*Task directions*. Reproduce every row below word for word, leaving out the pictures.

START Records for the exercise

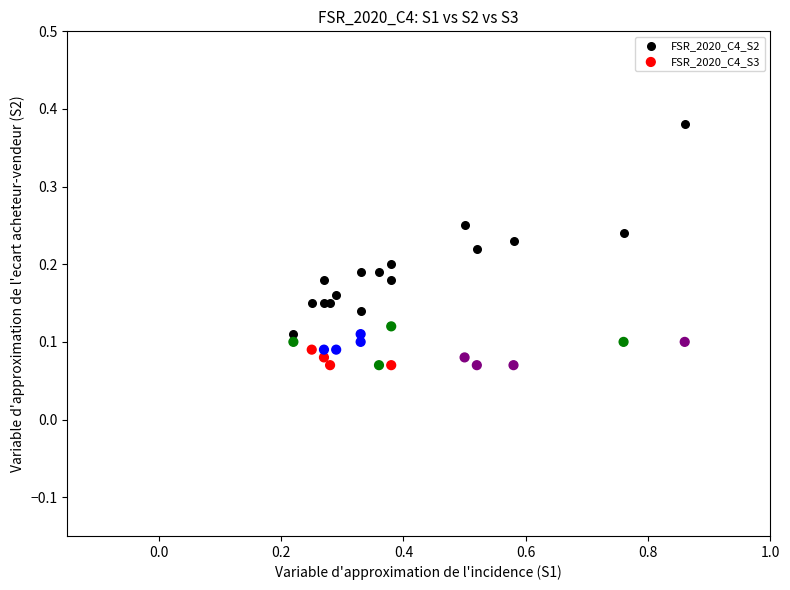

Which series reaches the maximum Y coordinate?

FSR_2020_C4_S2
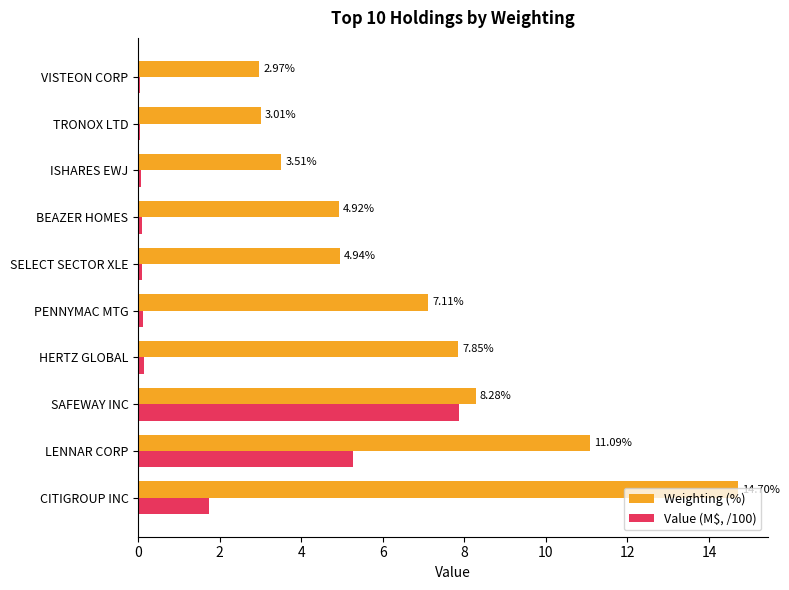

Which label corresponds to the largest value in the chart?

CITIGROUP INC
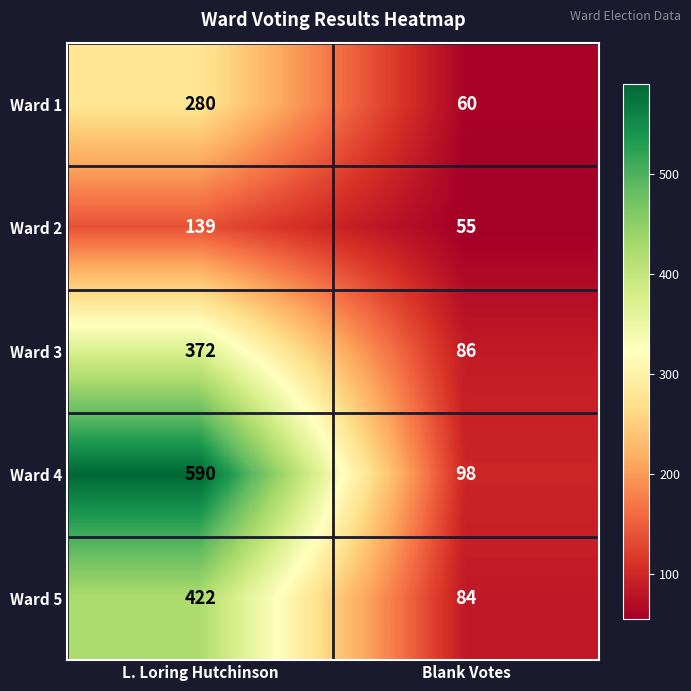

What is the minimum value shown in the chart?

55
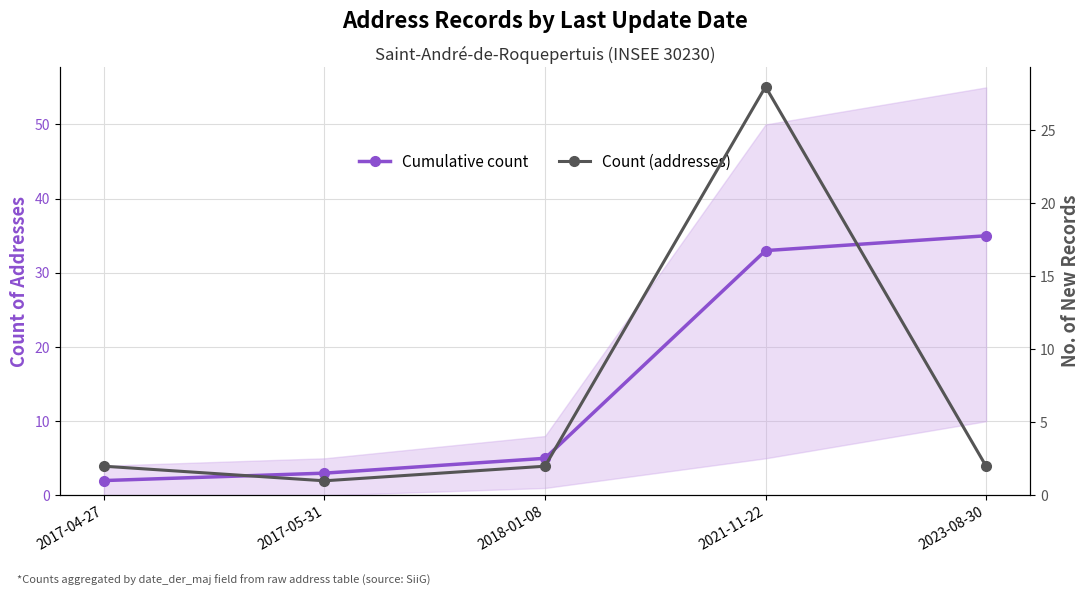

What is the difference between the maximum and minimum values in the Cumulative count series?

33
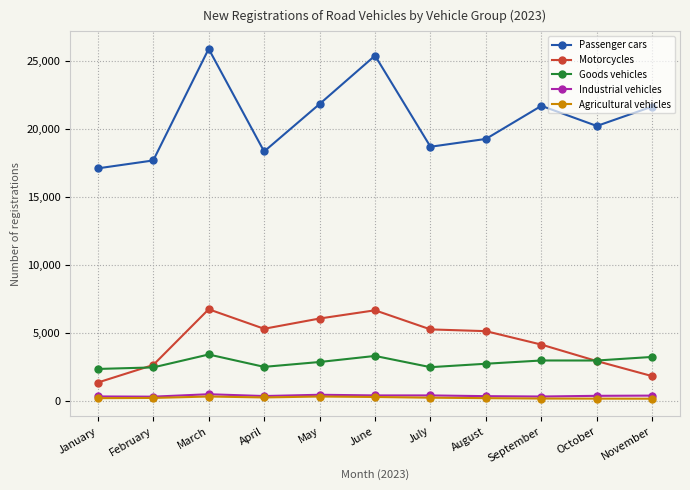

Is it true that Motorcycles equals 1553 at February?

False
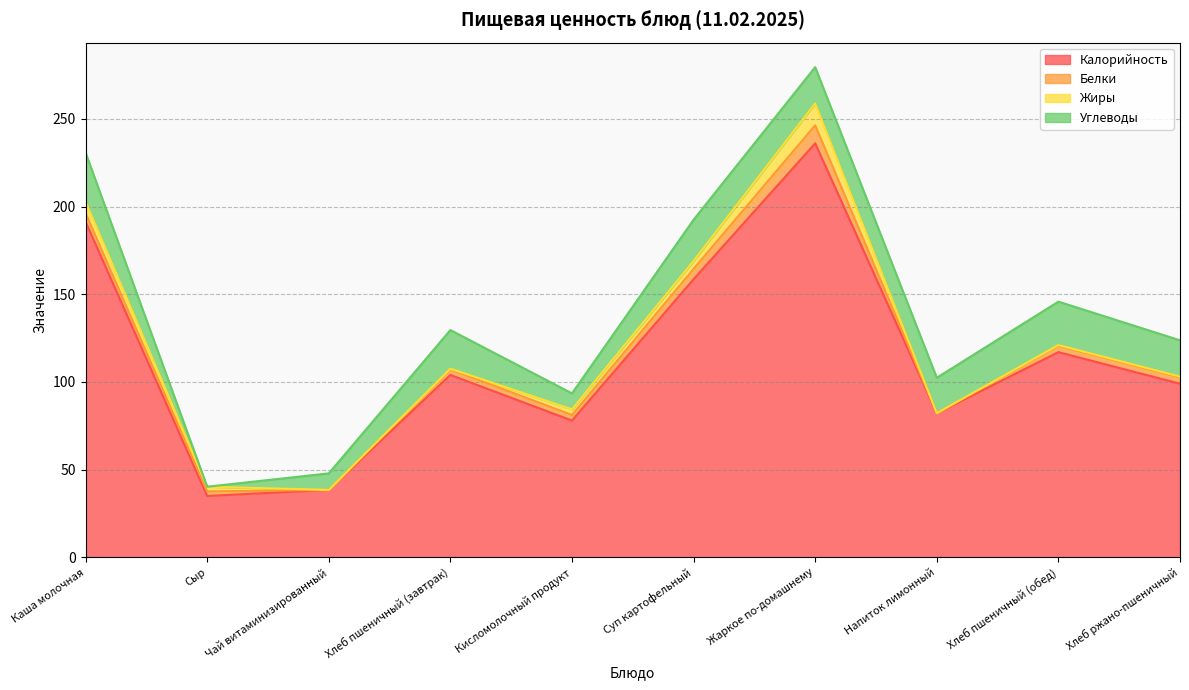

What is the difference between the highest and lowest values at Чай витаминизированный?

38.5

END Records for the exercise

*Answer space*.
Which series reaches the maximum Y coordinate?

FSR_2020_C4_S2

Which label corresponds to the largest value in the chart?

CITIGROUP INC

What is the minimum value shown in the chart?

55

What is the difference between the maximum and minimum values in the Cumulative count series?

33

Is it true that Motorcycles equals 1553 at February?

False

What is the difference between the highest and lowest values at Чай витаминизированный?

38.5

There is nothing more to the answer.